Şöyle ki; ilk gün akşam denize atlayacakken tanışıyorlar.
Sonra diğer 3 gün kurallara, sınıf farkına, nişanlısına, yaşantısına rağmen müthiş bir aşk yaşandığı gösteriliyor.
Filmi izlerken ister istemez yaşadıkları aşk yalan, gerçek olan tek şey geminin batması dedim.
Oysa aralarında çocukluklarında, ya da başka bir dönemde arkadaş/tanış/sevgili oldukları gösterilse(bir sürü yolu var) daha inandırıcı gelirdi bana.
BAKIŞ AÇISI
Filmi eleştirirken şunu düşündüm. Tema yazarın bakış açısı olduğundan, filmin teması yazara göre: “Aşk sınıf farkı tanımaz” olabilir diye düşündüm. Ama benim bakış açımla bakarsak temam, “aşk gemi batırır” olurdu herhalde. Ya da “başkasının yaşamını izleyeceğine kendi işine bak” olabilirdi. Belki de senarist bunu yan tema olarak gözümüze soktu bilmiyorum.
Fakat öyle bir sahne yapmışlar ki, Jake ile Rose güvertede öpüşüyor, işi gözlemcilik olan görevliler bunları dikizliyor.

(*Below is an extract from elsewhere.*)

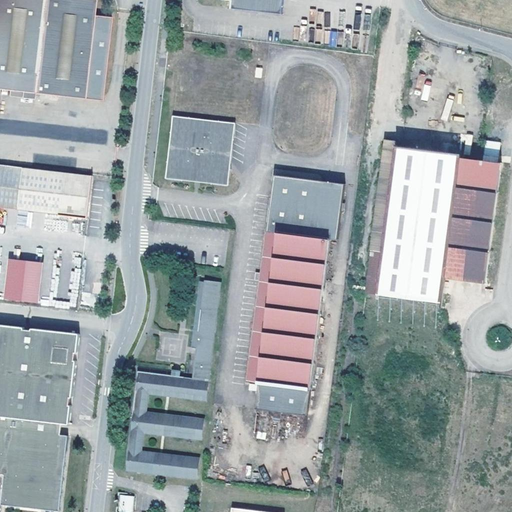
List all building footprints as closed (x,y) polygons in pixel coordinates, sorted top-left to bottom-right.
[(0,0),(0,86),(27,90),(27,96),(38,96),(39,91),(100,98),(110,14),(92,12),(93,0),(0,0)] [(278,14),(280,0),(223,0),(229,1),(230,8),(278,14)] [(27,90),(0,86),(0,92),(27,96),(27,90)] [(174,116),(173,132),(189,118),(174,116)] [(189,118),(173,132),(185,149),(169,163),(182,180),(198,166),(211,183),(228,169),(215,152),(231,138),(218,121),(202,135),(189,118)] [(218,121),(189,118),(202,135),(218,121)] [(233,123),(218,121),(231,138),(233,123)] [(173,132),(169,163),(185,149),(173,132)] [(228,169),(231,138),(215,152),(228,169)] [(371,261),(367,296),(441,306),(442,292),(444,275),(446,261),(459,155),(398,146),(397,150),(388,150),(384,152),(379,197),(371,261)] [(501,161),(477,158),(459,155),(446,261),(444,275),(460,277),(486,282),(491,238),(501,161)] [(182,180),(169,163),(167,178),(182,180)] [(0,204),(55,211),(60,171),(0,164),(0,204)] [(198,166),(182,180),(211,183),(198,166)] [(228,169),(211,183),(226,184),(228,169)] [(93,174),(60,171),(55,211),(88,215),(93,174)] [(246,380),(257,382),(254,408),(307,414),(329,236),(336,237),(343,184),(272,175),(246,380)] [(26,215),(16,215),(16,223),(25,223),(26,215)] [(38,304),(43,263),(8,258),(3,300),(38,304)] [(195,477),(196,461),(145,454),(146,435),(200,441),(201,422),(149,416),(152,393),(204,400),(217,282),(196,280),(184,377),(140,371),(127,470),(195,477)] [(60,511),(80,337),(0,328),(0,478),(7,480),(4,510),(22,511),(60,511)] [(132,511),(135,498),(121,497),(119,511),(132,511)]
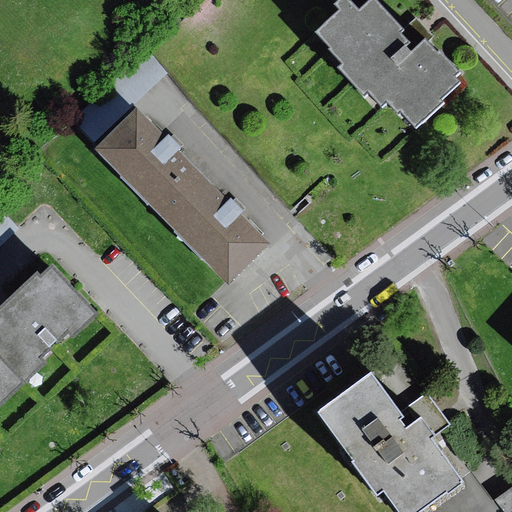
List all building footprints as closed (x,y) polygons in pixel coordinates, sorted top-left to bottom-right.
[(407,39),(374,3),(360,16),(347,2),(336,13),(341,18),(318,39),(346,69),(340,75),(367,103),(371,99),(384,113),(389,108),(400,120),(402,117),(418,134),(446,107),(443,104),(460,88),(455,83),(459,79),(428,45),(414,58),(401,44),(407,39)] [(264,248),(139,118),(98,157),(223,287),(264,248)] [(0,363),(22,387),(45,365),(40,359),(66,334),(71,340),(94,318),(49,270),(39,280),(35,276),(0,308),(0,363)] [(0,407),(22,387),(0,363),(0,407)] [(370,377),(320,413),(393,511),(422,511),(460,485),(428,442),(433,438),(420,420),(408,429),(370,377)] [(428,389),(405,407),(413,417),(425,407),(440,426),(451,417),(428,389)] [(511,511),(511,489),(493,502),(500,511),(511,511)]
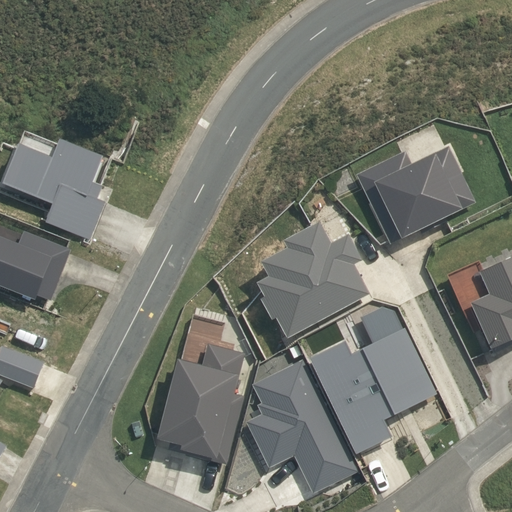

Son ana kadar da buzdağını görmüyorlar.
Okyanusa çıkan kıytırık gemilerde bile olan dürbünden, dönemin en lüks gemisi Titanik de yok. Belki sahne gece diyedir bilemedim. Ama düşündürttü beni neden diye.
****
Farklı olamaz mıydı?
Filmi izlerken ben yazsam nasıl yazardım? Bu olay farklı anlatılamaz mıydı? sorularına yanıt aradım.
Anladığım şu. Tredman da “Gemi buzdağına çarpacak” deniliyor.
Senaryo da ise bu olay, Jake ile Rose öpüşecek.
Görevliler onları izleyecek, Titanik buzdağına çarpacak şeklinde işleniyor.
***
Oysa ne bileyim güvertede iki ayyaş kavga etse. Gözcüler onlara baksa, daha hoş olurdu gibi geldi bana. En azından ana karakterler aşklarıyla, bir geminin batmasına neden olmamış olurlardı. Tabi benim gözümde. Yani ben yazsam böyle yapardım diye düşündüm.
***
Filmle ilgili diğer düşüncelerim ise şöyle:
Beğendim: Dönemin tekniklerine göre görsel efektler iyiydi.
Beğenmedim: Rose’un fiziğini.
Nefret ettim: Kadınlarla birlikte filikaya binmeye çalışan karakterden.
Sevdim: Oğlunun elbiselerini Jake giydiren karakteri.
Sevmedim: Eski bir polis olmasına rağmen Jake’i elleri kelepçeli halde ölüme terkedip gideni.
Anlamadım: Jake’in neden tahtaya çıkmadığını?